Friday, November 11, 2011

Is Working from Home More Stressful than the Office?

A study by Tim Golden finds that working from home may be more stressful than going to the office.

I don't work from home for my job job, but I do a lot of work from home as a graduate student, so I feel like I have a little perspective on some of the topics in this discussion.

Golden's study found that work-life balance was particularly precarious for those who work from home:

The more work and family demands conflicted, the more people suffered from exhaustion.
Those with already high levels of work-family conflicts suffered higher exhaustion when they spent extensive time working from home.
Julie Bindel at the Guardian took a look at how this is particularly true for women:
There is no question that men working from home are afforded more respect than their female counterparts. It would be unlikely that dad would be interrupted by his partner to ask him what is for dinner. Women working from home are often thought to be earning "pin money" or only in part-time employment.
A lot of the conversations focus on the need for separate spheres, with some people going so far as to literally get dressed for work, walk out of their house, and walk back into it to signal that they've entered a new space. The study suggests a need for at least a mental separation between work and home life, and a physical separation is one way to help ensure that the mental divide gets put into place.

But is it the only way? I work eight hours a day from an office. I work many hours a week from home. I  think there are tasks suited for one more than the other.

Things I feel most comfortable doing at the office: meeting students, making phone calls, and having planning meetings with colleagues.

Things I feel most comfortable (or at least as comfortable) doing at home: emails, grading papers, reading, making presentations, planning individual projects.

Looking at these lists, the problem for me is one of code-switching. We all code switch between home and work, but if we work at home, there are some things that are harder to transition between. If I met colleagues and students in my house, for instance, I would have to code-switch not only my clothes, speech, and demeanor, but also the presentation of my house. It would be a lot of work and it would be hard to switch it back to "normal" when the work part was done.

But for things that don't require other people, that's less of an issue.

I know that there are studies saying multitasking doesn't work, that our brains can't handle more than one task at a time, and that we should focus on one task intensely before moving to the next one, but my personal experience doesn't match that. Maybe it's a generational thing. Maybe it's a literal transformation of the way our brains work because of new media.

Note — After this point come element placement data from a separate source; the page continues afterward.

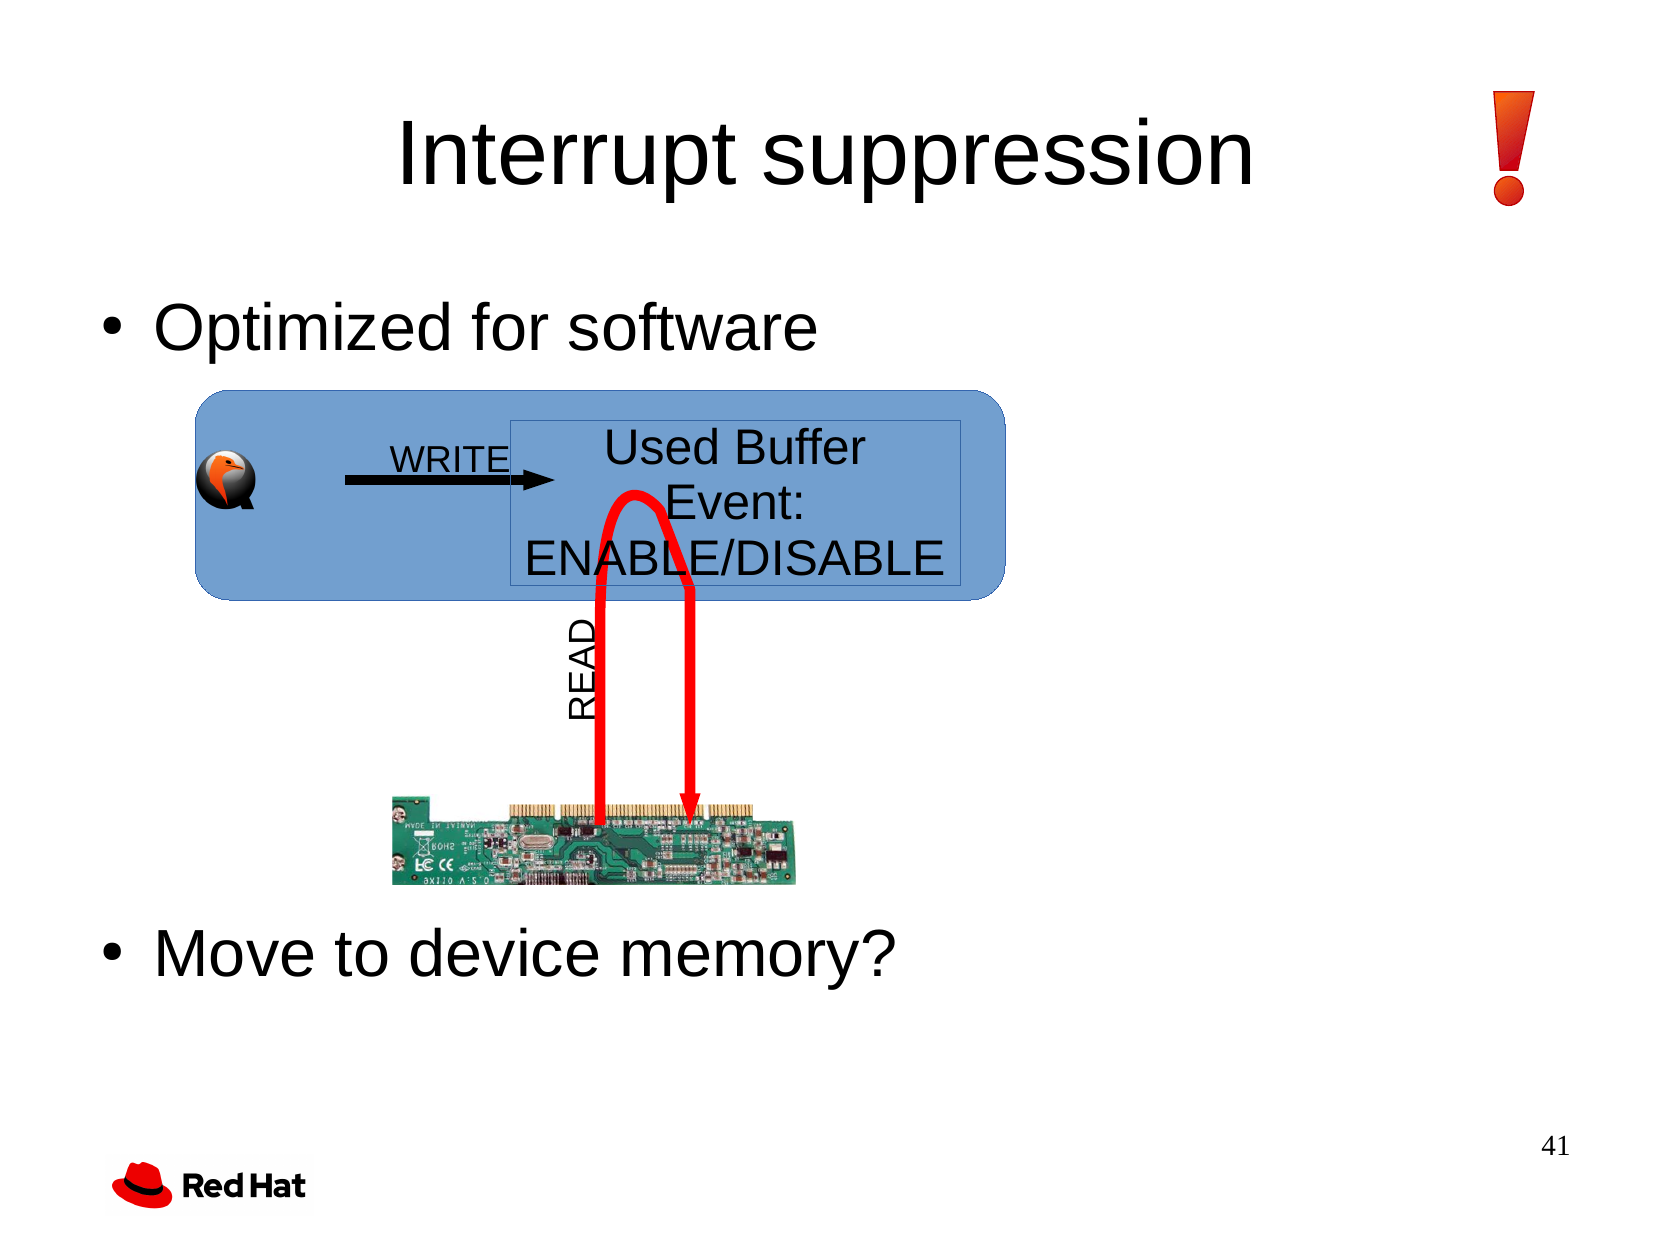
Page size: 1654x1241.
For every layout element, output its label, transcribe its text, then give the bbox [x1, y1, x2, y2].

picture [390, 794, 796, 886]
text_box Used Buffer Event: ENABLE/DISABLE [510, 420, 961, 586]
picture [1428, 65, 1596, 233]
picture [195, 449, 256, 511]
list Optimized for software Move to device memory? [82, 290, 1571, 1010]
text_box [195, 390, 1006, 601]
picture [105, 1154, 314, 1216]
title Interrupt suppression [82, 49, 1571, 257]
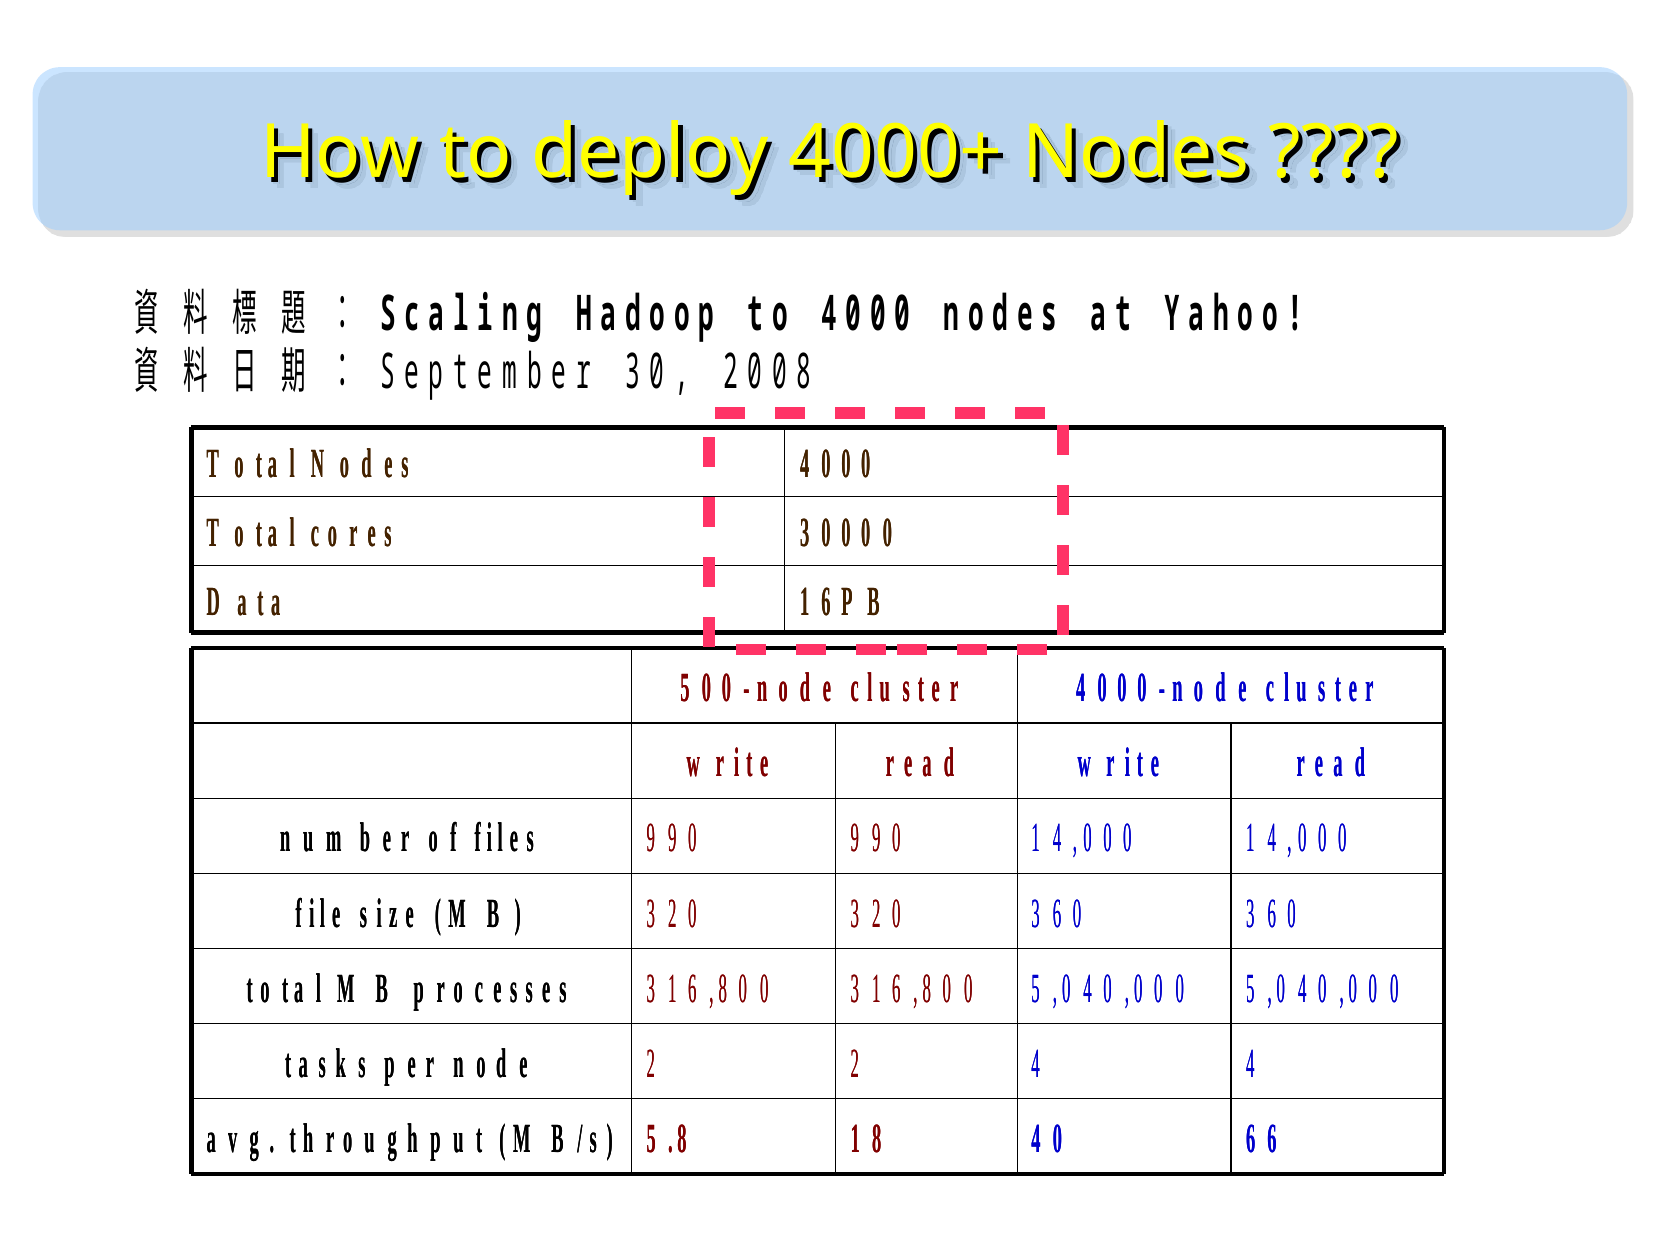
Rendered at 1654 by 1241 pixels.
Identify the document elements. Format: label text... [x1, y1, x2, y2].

picture [122, 277, 1540, 1180]
text_box How to deploy 4000+ Nodes ???? [32, 67, 1628, 231]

Whatever it is, I know that I can accomplish a lot, and I know that I do it by switching through those tasks based on contextual analysis of what's going on around me.

This week, I had to read about 400 pages in two days. This was a lot to fit in since I also had to do all of my household/child care duties, work, and teach. I could not focus single-mindedly on that task. If I had tried, it would not have gotten done. I had to read whenever I could fit it in. That meant reading in the kitchen while the meat browned on the grill. That meant reading in my classroom while I waited for the class to start. That meant reading on my lunch break while I waited in line to get food.

And do you know what? I don't think it hurt my comprehension. I was able to talk about those books intelligently. I was able to write notes about what I thought. And in a few weeks, I'll be able to find passages in them when I write my research paper.

This is true for a lot of other tasks I do as well. I grade papers a few at a time when I get some downtime. I talk to my husband while I cook dinner and unload the dishwasher. I answer emails as they come up so that  I don't get bogged down, even if that means taking a pause from the presentation I'm planning.

I'm not saying this is the optimal way to work, but it is the optimal way for me to work.

Now, this style of work means I don't have clear divides between home space and work space. Work space becomes home space when I'm making grocery lists during my breaks. Home space becomes work space when I'm grading papers on the couch.

But, what I lack in physical divide, I make up for in mental divide. I do focus my attention on the task at hand, and I am conscious of making sure that I prioritize tasks across the board. I can't put all of my work stuff on top because there is home stuff that is equally (or more) important. There is one master list (sometimes mental, sometimes physically written down), and I pull tasks from it as that list requires.

I'm not dismissing the conclusions of this study, because I do think that having constantly overlapping spheres can be exhausting, but I do wonder about what we do with that information? Is there a way that we can approach our work differently?

How do you work? From home? In an office? Some combination? What do you think it does to your work-life balance?